The blog has been silent for some time now. I really haven’t felt much like writing. I’ve been so busy with just living this crazy life, that I haven’t had the time to make time to writing. And a non-writing writer is a monster courting insanity. So needless to say, I’m writing now just to remind myself that I still know how to do this thing called writing.
This past year has been chaotic with surgeries and treatment. But now that my life has regained some sense of normalcy, it’s time for chaos again. As I type this, there are boxes filling up my house. All of our earthly possession will be getting moved into a truck tomorrow and be taken from Texas to Georgia. The Army says move and we follow as ordered.

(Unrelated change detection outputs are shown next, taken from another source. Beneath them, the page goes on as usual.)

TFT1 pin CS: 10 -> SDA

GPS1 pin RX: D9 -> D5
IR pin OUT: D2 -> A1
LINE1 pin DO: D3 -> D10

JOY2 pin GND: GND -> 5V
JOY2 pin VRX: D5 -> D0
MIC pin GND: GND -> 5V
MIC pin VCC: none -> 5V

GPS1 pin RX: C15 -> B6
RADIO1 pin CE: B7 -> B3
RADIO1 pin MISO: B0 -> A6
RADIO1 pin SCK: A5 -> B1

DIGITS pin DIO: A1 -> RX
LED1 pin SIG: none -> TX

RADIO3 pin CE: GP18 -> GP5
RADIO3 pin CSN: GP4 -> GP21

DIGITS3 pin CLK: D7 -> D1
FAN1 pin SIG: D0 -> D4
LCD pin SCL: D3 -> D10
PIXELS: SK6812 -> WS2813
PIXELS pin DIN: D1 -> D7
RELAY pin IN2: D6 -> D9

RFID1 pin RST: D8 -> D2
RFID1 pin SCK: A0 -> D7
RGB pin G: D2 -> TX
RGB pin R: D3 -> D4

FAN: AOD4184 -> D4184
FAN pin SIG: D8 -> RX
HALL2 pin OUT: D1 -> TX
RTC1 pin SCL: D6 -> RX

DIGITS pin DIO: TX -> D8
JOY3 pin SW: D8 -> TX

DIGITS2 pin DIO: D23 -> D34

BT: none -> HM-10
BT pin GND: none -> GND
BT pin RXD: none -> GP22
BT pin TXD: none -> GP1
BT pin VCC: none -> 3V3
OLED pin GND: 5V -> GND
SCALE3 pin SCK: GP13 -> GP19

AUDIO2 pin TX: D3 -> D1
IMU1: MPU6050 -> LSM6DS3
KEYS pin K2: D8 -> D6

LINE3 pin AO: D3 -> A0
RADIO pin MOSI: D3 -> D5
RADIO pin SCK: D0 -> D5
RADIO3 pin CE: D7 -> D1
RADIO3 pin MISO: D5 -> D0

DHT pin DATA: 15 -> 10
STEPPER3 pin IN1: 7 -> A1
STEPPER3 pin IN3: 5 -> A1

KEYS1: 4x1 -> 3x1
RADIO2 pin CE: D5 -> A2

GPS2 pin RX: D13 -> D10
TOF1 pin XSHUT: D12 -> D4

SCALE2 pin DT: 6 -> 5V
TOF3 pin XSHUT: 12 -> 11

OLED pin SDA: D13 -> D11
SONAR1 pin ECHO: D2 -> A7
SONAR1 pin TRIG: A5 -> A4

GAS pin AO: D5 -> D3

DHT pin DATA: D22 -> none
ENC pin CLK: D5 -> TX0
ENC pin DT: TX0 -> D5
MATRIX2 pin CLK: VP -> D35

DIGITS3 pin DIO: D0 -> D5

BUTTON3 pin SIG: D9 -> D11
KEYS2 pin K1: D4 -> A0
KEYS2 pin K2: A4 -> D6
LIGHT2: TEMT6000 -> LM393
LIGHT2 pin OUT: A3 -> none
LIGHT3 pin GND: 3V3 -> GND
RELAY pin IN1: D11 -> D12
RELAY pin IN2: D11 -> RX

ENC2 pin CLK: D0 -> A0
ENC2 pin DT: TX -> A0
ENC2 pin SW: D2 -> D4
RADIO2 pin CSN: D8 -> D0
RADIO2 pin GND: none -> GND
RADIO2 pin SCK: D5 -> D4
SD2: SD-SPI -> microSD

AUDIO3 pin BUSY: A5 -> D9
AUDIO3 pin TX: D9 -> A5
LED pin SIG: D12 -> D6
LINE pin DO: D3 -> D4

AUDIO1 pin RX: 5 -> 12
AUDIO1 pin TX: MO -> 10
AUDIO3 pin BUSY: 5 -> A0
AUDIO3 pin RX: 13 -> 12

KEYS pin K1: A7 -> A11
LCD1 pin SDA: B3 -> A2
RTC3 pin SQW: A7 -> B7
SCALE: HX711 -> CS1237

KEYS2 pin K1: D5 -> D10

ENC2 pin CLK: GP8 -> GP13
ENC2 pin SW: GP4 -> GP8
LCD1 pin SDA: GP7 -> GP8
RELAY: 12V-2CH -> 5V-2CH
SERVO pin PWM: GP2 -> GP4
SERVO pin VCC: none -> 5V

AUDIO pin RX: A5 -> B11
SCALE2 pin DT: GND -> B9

I’m excited for the move and a fresh start, but I think a part of my heart will always belong in Texas. We owned our first home here. We put down roots here. We’ve made friends here who have become family. Leaving isn’t going to be easy. It’s one part of the Army life that I dread.
For someone as introverted as I am, it’s hard to make new friends. It’s hard to get out of my comfort zone, in a new city, and experience new and different things. However, introversion aside, I am excited for this move. I’m excited to go back to Georgia and see friends who I haven’t seen in six years. I’m excited to be near the beach! I’m excited to start this new adventure with the people I love the most.
Sometimes, I wonder what it would be like to be a family that doesn’t move every few years. What it would be like to settle down in one place and raise a family. Growing up, we moved every two years for as long as I can remember. I guess that’s probably why I hate it so much, because I’ve done it so many times.
Life is chaotic. There are so many unknowns and what ifs. Nothing is certain. But it’s beautiful if you just embrace it.